Segment Start: Selected excerpt
Gallirallus is a genus of rails that live in the Australasian-Pacific region. The genus is characterised by an ability to colonise relatively small and isolated islands and thereafter to evolve flightless forms, many of which became extinct following Polynesian settlement.

==Taxonomy==
The genus Gallirallus was introduced in 1841 by the French ornithologist Frédéric de Lafresnaye to accommodate a single species, Gallirallus brachypterus Lafresnaye. This is the type species. The name is a junior synonym of Rallus australis Sparman, 1786, the weka. The genus name is a portmanteau of the genera Gallus that had been introduced by Mathurin Jacques Brisson in 1760 for the fowl, and the genus Rallus that had been introduced by Carl Linnaeus in 1758 for the rails.

The genus Gallirallus now includes species that were formerly placed in the genera Aptenorallus, Habroptila, Eulabeornis, Cabalus, and Hypotaenidia. Based on genetic analyses that showed relatively shallow branch lengths and sometimes conflicting relationships, the five genera have been subsumed into a broad Gallirallus.
Segment End: Selected excerpt
Segment Start: Given information
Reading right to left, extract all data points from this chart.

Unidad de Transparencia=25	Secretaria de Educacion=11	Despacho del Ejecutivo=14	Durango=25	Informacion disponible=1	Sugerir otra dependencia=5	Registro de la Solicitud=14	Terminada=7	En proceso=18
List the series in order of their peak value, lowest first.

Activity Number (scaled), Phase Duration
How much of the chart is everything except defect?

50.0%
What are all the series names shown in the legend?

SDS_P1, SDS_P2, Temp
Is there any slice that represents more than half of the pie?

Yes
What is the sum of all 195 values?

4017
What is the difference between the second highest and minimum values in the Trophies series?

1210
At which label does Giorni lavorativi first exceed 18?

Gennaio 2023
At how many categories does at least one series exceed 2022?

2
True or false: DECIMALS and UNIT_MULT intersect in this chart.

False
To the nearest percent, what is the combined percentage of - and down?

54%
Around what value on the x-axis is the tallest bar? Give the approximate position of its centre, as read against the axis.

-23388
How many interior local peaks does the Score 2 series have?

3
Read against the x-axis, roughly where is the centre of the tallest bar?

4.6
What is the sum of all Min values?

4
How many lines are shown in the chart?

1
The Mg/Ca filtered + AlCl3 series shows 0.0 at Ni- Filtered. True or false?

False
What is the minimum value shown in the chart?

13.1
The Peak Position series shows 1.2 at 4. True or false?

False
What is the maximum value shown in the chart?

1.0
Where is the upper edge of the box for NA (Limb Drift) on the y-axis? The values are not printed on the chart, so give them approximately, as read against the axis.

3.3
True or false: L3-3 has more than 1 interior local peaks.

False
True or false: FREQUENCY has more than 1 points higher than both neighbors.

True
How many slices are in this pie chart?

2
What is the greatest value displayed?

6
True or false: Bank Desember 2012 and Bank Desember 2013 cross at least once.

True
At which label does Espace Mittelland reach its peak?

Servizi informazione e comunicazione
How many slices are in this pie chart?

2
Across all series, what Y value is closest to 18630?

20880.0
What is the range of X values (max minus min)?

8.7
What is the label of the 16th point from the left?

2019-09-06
Segment End: Given information
• _Task item_: Resume the text about the Gallirallus rails, starting right after its last sentence. The records are separate material and have nothing to do with the text about the rail genus Gallirallus.

• _Reply to the exercise_:
==Description==
Many of the rails, including the well-known weka of New Zealand, are flightless or nearly so.
Many of the resultant flightless island endemics became extinct after the arrival of humans, which hunted these birds for food, introduced novel predators like rats, dogs or pigs, and upset the local ecosystems. A common Polynesian name of these rails, mainly relatives of G. philippensis, is veka/weka (in English, this name is generally limited to Gallirallus australis).

On the other hand, Gallirallus species are (with the exception of the weka) notoriously retiring and shy birds with often drab coloration.

==Species==
The genus contains 18 species. Of these 6 have become extinct in historical times.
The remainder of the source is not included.